● **EXERCISE DIRECTIONS**: Return every one of the lines below, each character unchanged and in the same order.

--- DATA RECORDS ---

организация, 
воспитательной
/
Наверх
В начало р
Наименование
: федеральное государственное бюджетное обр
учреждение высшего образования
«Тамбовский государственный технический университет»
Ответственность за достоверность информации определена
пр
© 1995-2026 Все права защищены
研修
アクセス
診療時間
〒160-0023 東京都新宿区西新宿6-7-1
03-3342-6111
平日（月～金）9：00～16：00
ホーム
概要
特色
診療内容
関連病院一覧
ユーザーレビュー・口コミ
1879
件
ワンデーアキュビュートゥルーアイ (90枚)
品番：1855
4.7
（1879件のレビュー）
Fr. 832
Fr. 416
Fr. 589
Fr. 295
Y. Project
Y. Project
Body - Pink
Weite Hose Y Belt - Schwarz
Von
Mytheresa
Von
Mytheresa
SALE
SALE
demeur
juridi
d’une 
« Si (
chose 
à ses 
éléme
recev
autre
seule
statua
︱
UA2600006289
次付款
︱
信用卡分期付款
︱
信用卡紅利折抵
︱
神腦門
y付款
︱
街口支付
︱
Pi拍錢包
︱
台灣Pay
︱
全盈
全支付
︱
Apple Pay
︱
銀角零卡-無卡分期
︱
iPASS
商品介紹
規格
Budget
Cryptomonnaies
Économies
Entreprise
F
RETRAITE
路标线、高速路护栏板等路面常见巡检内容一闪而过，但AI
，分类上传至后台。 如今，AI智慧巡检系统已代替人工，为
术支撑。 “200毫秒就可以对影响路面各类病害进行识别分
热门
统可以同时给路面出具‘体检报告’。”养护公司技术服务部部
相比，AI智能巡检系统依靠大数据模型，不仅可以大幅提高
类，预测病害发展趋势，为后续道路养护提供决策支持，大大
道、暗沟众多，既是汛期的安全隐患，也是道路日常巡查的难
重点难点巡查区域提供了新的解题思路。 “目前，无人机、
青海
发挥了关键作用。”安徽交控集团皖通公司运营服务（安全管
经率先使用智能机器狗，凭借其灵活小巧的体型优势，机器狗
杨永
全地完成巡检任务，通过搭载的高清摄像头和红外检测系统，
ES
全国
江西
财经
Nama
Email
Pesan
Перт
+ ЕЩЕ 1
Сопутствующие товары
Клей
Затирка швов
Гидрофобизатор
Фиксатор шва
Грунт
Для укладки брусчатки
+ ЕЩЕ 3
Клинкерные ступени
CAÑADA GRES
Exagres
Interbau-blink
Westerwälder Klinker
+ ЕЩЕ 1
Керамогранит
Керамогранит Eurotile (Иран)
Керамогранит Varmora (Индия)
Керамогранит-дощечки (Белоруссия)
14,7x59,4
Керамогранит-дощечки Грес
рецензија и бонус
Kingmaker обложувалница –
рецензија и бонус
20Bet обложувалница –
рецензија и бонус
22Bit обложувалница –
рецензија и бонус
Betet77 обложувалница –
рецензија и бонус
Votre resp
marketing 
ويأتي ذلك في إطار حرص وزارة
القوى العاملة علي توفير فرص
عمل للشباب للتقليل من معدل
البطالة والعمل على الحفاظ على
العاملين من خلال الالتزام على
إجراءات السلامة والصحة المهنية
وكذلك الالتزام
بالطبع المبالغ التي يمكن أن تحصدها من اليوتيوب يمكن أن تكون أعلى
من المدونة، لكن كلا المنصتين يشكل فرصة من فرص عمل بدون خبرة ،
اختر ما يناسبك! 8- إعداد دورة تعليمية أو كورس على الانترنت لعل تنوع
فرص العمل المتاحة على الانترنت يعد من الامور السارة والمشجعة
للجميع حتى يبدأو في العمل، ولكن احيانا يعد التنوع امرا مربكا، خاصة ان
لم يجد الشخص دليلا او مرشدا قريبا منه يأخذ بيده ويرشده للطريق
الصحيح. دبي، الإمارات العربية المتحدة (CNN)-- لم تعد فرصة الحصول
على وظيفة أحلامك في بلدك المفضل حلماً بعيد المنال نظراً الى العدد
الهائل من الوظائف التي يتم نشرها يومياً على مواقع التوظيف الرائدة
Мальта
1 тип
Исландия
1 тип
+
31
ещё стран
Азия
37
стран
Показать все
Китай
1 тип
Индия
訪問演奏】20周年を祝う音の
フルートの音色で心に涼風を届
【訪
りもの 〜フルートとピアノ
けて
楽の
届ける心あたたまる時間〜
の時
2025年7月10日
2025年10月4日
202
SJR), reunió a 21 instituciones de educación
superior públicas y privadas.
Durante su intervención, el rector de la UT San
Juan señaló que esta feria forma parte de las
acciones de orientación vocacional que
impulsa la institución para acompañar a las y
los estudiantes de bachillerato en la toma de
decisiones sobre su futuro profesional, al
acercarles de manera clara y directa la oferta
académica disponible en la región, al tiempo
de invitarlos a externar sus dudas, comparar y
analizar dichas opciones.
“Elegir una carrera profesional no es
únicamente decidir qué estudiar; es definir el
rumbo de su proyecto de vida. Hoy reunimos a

---

● **TASK RESPONSE**:
организация, 
воспитательной
/
Наверх
В начало р
Наименование
: федеральное государственное бюджетное обр
учреждение высшего образования
«Тамбовский государственный технический университет»
Ответственность за достоверность информации определена
пр
© 1995-2026 Все права защищены
研修
アクセス
診療時間
〒160-0023 東京都新宿区西新宿6-7-1
03-3342-6111
平日（月～金）9：00～16：00
ホーム
概要
特色
診療内容
関連病院一覧
ユーザーレビュー・口コミ
1879
件
ワンデーアキュビュートゥルーアイ (90枚)
品番：1855
4.7
（1879件のレビュー）
Fr. 832
Fr. 416
Fr. 589
Fr. 295
Y. Project
Y. Project
Body - Pink
Weite Hose Y Belt - Schwarz
Von
Mytheresa
Von
Mytheresa
SALE
SALE
demeur
juridi
d’une 
« Si (
chose 
à ses 
éléme
recev
autre
seule
statua
︱
UA2600006289
次付款
︱
信用卡分期付款
︱
信用卡紅利折抵
︱
神腦門
y付款
︱
街口支付
︱
Pi拍錢包
︱
台灣Pay
︱
全盈
全支付
︱
Apple Pay
︱
銀角零卡-無卡分期
︱
iPASS
商品介紹
規格
Budget
Cryptomonnaies
Économies
Entreprise
F
RETRAITE
路标线、高速路护栏板等路面常见巡检内容一闪而过，但AI
，分类上传至后台。 如今，AI智慧巡检系统已代替人工，为
术支撑。 “200毫秒就可以对影响路面各类病害进行识别分
热门
统可以同时给路面出具‘体检报告’。”养护公司技术服务部部
相比，AI智能巡检系统依靠大数据模型，不仅可以大幅提高
类，预测病害发展趋势，为后续道路养护提供决策支持，大大
道、暗沟众多，既是汛期的安全隐患，也是道路日常巡查的难
重点难点巡查区域提供了新的解题思路。 “目前，无人机、
青海
发挥了关键作用。”安徽交控集团皖通公司运营服务（安全管
经率先使用智能机器狗，凭借其灵活小巧的体型优势，机器狗
杨永
全地完成巡检任务，通过搭载的高清摄像头和红外检测系统，
ES
全国
江西
财经
Nama
Email
Pesan
Перт
+ ЕЩЕ 1
Сопутствующие товары
Клей
Затирка швов
Гидрофобизатор
Фиксатор шва
Грунт
Для укладки брусчатки
+ ЕЩЕ 3
Клинкерные ступени
CAÑADA GRES
Exagres
Interbau-blink
Westerwälder Klinker
+ ЕЩЕ 1
Керамогранит
Керамогранит Eurotile (Иран)
Керамогранит Varmora (Индия)
Керамогранит-дощечки (Белоруссия)
14,7x59,4
Керамогранит-дощечки Грес
рецензија и бонус
Kingmaker обложувалница –
рецензија и бонус
20Bet обложувалница –
рецензија и бонус
22Bit обложувалница –
рецензија и бонус
Betet77 обложувалница –
рецензија и бонус
Votre resp
marketing 
ويأتي ذلك في إطار حرص وزارة
القوى العاملة علي توفير فرص
عمل للشباب للتقليل من معدل
البطالة والعمل على الحفاظ على
العاملين من خلال الالتزام على
إجراءات السلامة والصحة المهنية
وكذلك الالتزام
بالطبع المبالغ التي يمكن أن تحصدها من اليوتيوب يمكن أن تكون أعلى
من المدونة، لكن كلا المنصتين يشكل فرصة من فرص عمل بدون خبرة ،
اختر ما يناسبك! 8- إعداد دورة تعليمية أو كورس على الانترنت لعل تنوع
فرص العمل المتاحة على الانترنت يعد من الامور السارة والمشجعة
للجميع حتى يبدأو في العمل، ولكن احيانا يعد التنوع امرا مربكا، خاصة ان
لم يجد الشخص دليلا او مرشدا قريبا منه يأخذ بيده ويرشده للطريق
الصحيح. دبي، الإمارات العربية المتحدة (CNN)-- لم تعد فرصة الحصول
على وظيفة أحلامك في بلدك المفضل حلماً بعيد المنال نظراً الى العدد
الهائل من الوظائف التي يتم نشرها يومياً على مواقع التوظيف الرائدة
Мальта
1 тип
Исландия
1 тип
+
31
ещё стран
Азия
37
стран
Показать все
Китай
1 тип
Индия
訪問演奏】20周年を祝う音の
フルートの音色で心に涼風を届
【訪
りもの 〜フルートとピアノ
けて
楽の
届ける心あたたまる時間〜
の時
2025年7月10日
2025年10月4日
202
SJR), reunió a 21 instituciones de educación
superior públicas y privadas.
Durante su intervención, el rector de la UT San
Juan señaló que esta feria forma parte de las
acciones de orientación vocacional que
impulsa la institución para acompañar a las y
los estudiantes de bachillerato en la toma de
decisiones sobre su futuro profesional, al
acercarles de manera clara y directa la oferta
académica disponible en la región, al tiempo
de invitarlos a externar sus dudas, comparar y
analizar dichas opciones.
“Elegir una carrera profesional no es
únicamente decidir qué estudiar; es definir el
rumbo de su proyecto de vida. Hoy reunimos a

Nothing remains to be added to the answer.